(Closed) family problems. help!

posted 6 years ago in Etiquette
Post # 3
Member
1699 posts
Bumble bee

Get yourself to al-anon.

You aren’t responsible for your mother’s problems, cannot solve your mother’s problems, and don’t deserve to suffer for your mother’s problems.

You ARE responsible for your own life, though. You say yourself that you are contributing to your own anxiety: “Normally I would be more accomodating”; “I’m the sucker of the family, you see”; “I’m a sucker”. You can choose to continue in the situation you are in. Or you can get together with other people who are also dealing with someone else’s addictions, and learn ways to rebuild your relationships in a way that does not depend on you enabling her dysfunctions. You are starting on a relationship with your husband: you owe it to him to take control of the other relationships in your life so that they don’t undermine your relationship with him.

Al-Anon is composed of people who are dealing with the same things you are. They can help you find ways to deal that are healthy for you.

Post # 4
Member
3569 posts
Sugar bee
  • Wedding: April 2013

I think you are taking the right steps when it comes to her soberity and setting limits for what you will and won’t do.

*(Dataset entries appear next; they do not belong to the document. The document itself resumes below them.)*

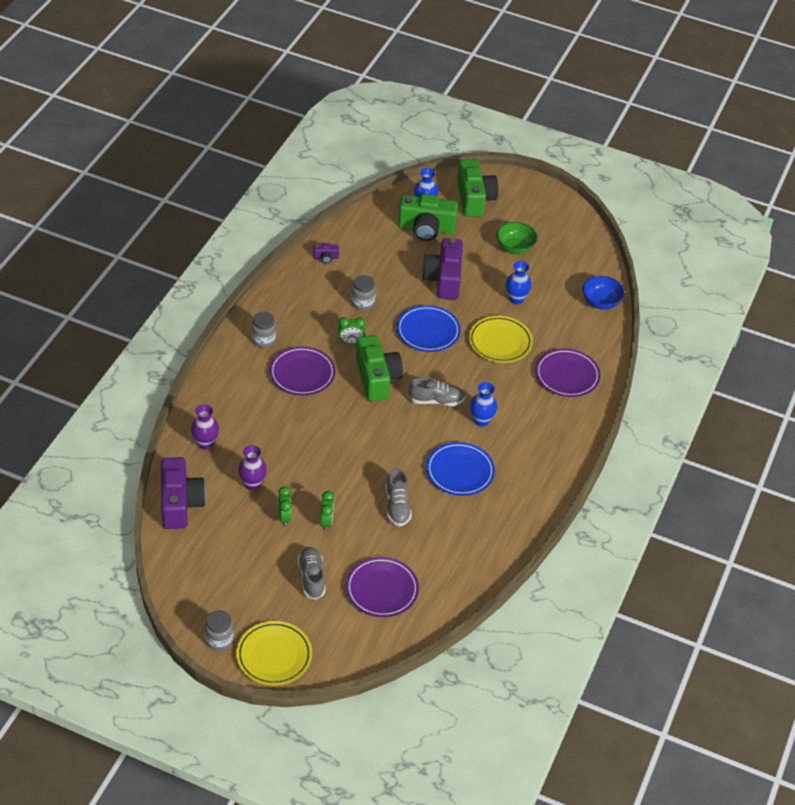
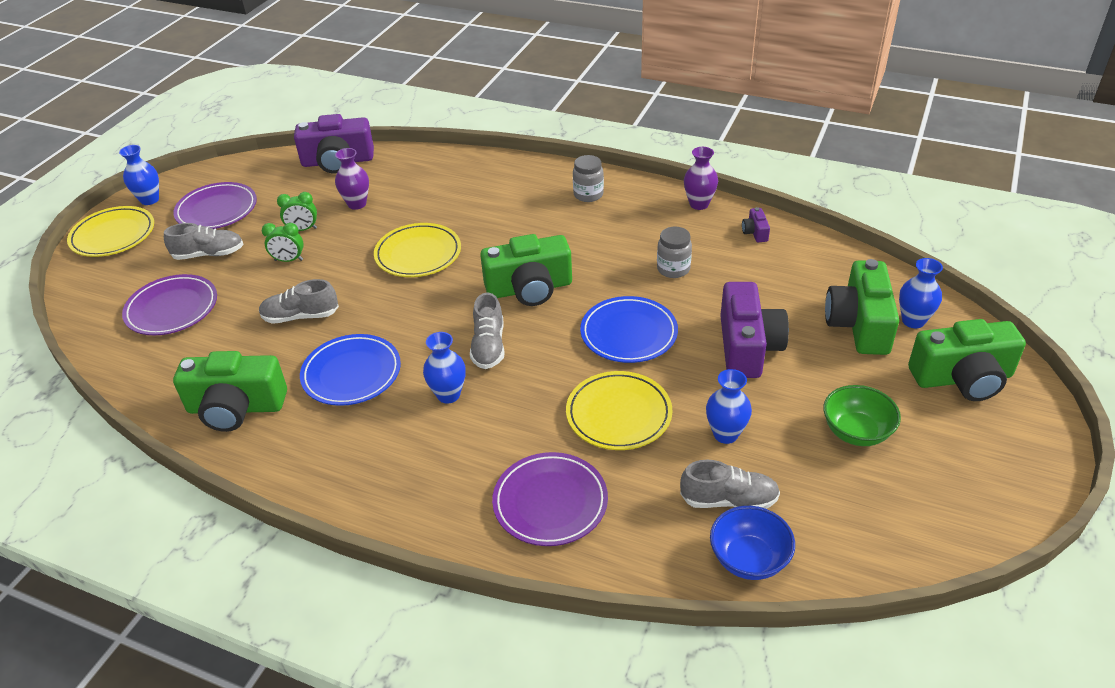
camera: 95 degrees right, 5 degrees down
purple vase [191,404,219,450] -> purple vase moved to [684,147,718,210]
grey jar [205,610,234,651] -> blue vase [119,145,159,205]
purple plate [269,346,335,396] -> purple plate moved to [173,182,257,229]
green clock [338,317,366,344] -> none
purple camera [422,238,463,300] -> purple camera turned 90 degrees clockwise [720,282,789,378]
none -> green camera [173,351,287,432]
none -> yellow plate [374,223,461,277]
none -> grey shoe [680,460,780,509]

However I think your wedding date is kind of horrible because it causes a highstress situation for your mother. While you aren’t in charge of her choices, picking that date which is very significant day to both her and her family. While I’m sure youre intentions were great I think it’s has the potential to blow up and not only with your mom, because it makes it an even more emoitional day and I wonder how much of a an issue that is for your Mother.